◆ **ACCIÓN REQUERIDA**: Localiza en el listado todas las líneas que contienen la cadena "ทธศาสตร" y cópialas.

◇ ◇ ◇

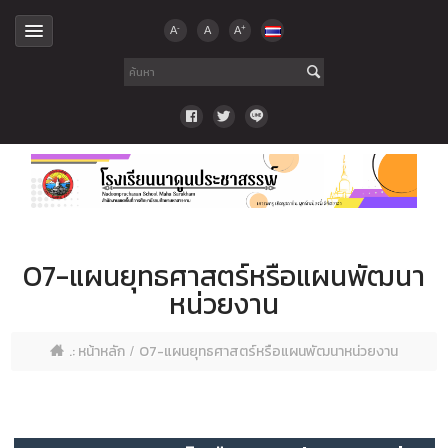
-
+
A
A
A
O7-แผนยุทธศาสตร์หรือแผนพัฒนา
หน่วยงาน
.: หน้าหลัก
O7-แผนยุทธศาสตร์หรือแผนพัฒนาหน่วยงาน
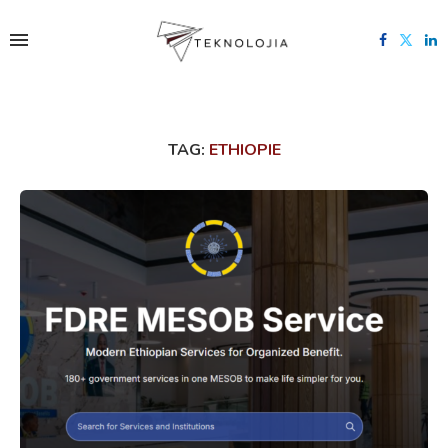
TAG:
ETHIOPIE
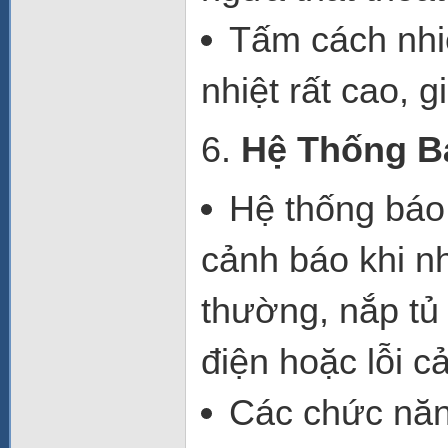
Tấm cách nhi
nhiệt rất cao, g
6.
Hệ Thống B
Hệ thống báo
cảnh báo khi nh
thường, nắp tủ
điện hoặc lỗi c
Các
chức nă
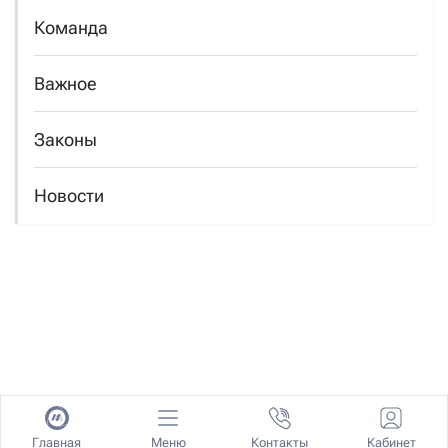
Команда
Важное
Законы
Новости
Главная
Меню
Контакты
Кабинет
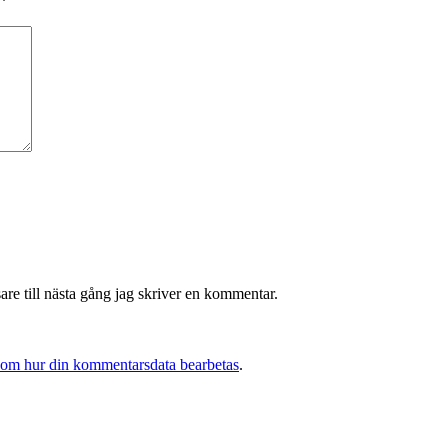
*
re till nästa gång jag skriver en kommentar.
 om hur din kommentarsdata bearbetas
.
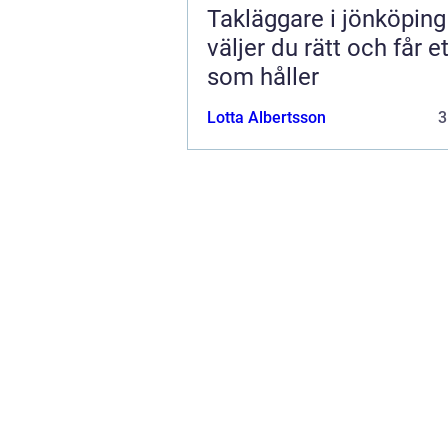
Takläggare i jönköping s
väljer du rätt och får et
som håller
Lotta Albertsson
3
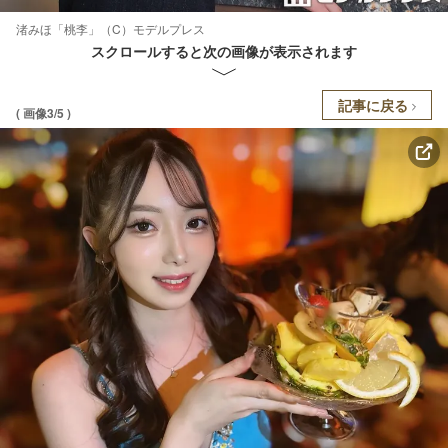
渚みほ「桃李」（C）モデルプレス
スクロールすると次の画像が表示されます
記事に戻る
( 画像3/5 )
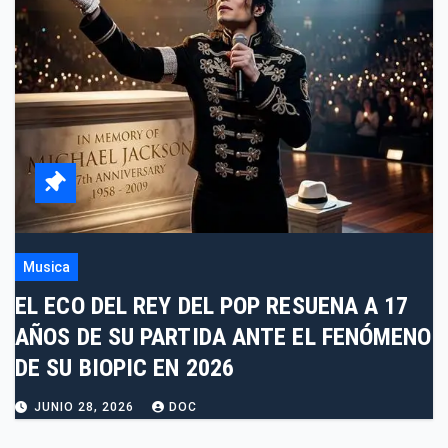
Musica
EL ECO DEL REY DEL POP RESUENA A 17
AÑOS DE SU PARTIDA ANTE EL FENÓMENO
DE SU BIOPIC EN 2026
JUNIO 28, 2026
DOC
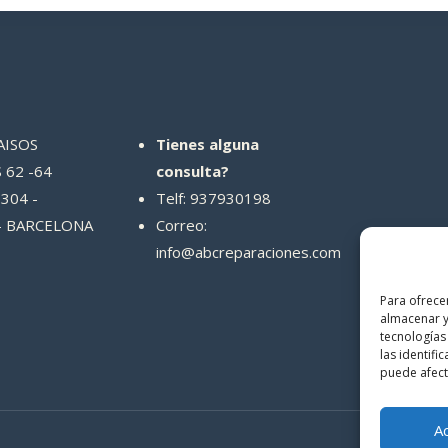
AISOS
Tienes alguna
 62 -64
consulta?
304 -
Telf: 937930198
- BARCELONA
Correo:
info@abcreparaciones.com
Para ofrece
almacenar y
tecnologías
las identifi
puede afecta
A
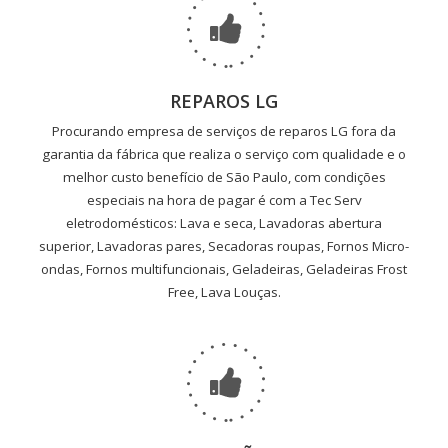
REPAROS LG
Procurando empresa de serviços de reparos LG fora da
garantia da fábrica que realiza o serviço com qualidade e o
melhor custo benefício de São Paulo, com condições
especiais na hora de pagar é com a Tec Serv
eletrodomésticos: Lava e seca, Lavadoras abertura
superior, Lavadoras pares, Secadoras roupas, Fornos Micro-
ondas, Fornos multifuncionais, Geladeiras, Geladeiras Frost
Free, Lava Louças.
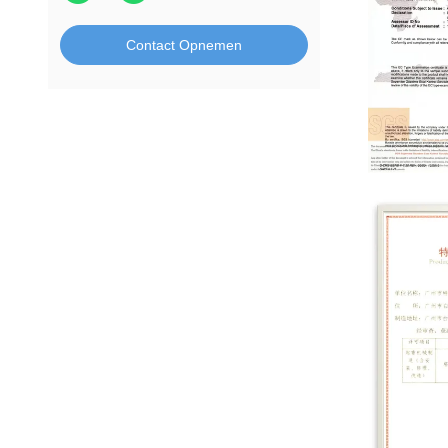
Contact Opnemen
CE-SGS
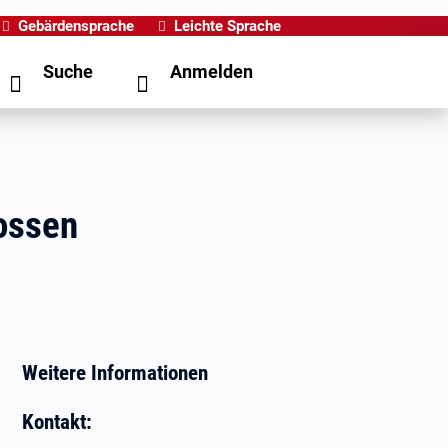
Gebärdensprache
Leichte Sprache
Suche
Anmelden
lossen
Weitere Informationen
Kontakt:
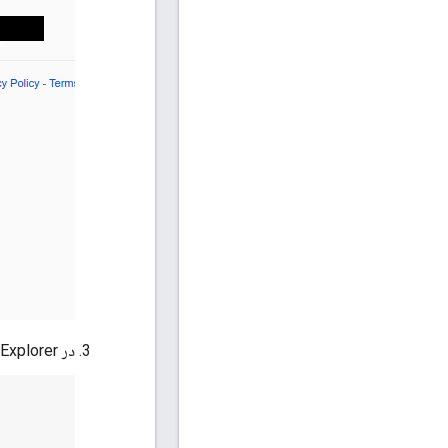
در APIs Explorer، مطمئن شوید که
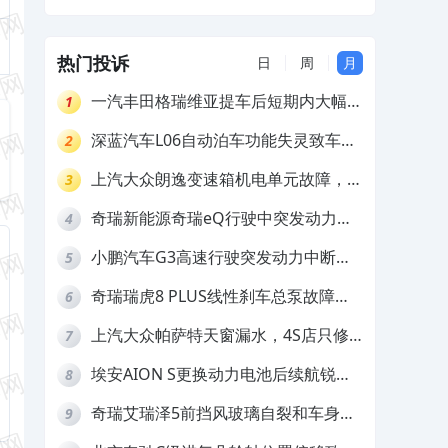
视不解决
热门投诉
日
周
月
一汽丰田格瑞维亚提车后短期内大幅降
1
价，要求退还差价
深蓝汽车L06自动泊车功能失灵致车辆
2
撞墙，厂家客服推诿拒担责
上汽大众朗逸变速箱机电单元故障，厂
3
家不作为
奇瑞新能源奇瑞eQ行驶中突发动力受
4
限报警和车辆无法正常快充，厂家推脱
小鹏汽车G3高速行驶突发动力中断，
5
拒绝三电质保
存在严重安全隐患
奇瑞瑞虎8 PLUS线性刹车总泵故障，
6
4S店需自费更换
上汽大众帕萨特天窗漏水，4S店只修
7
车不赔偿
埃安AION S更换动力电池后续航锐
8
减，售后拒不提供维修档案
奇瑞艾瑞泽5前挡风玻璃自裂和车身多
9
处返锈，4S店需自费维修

◇ ◇ ◇

◆ **RESULTADO DE LA TAREA**:
O7-แผนยุทธศาสตร์หรือแผนพัฒนา
O7-แผนยุทธศาสตร์หรือแผนพัฒนาหน่วยงาน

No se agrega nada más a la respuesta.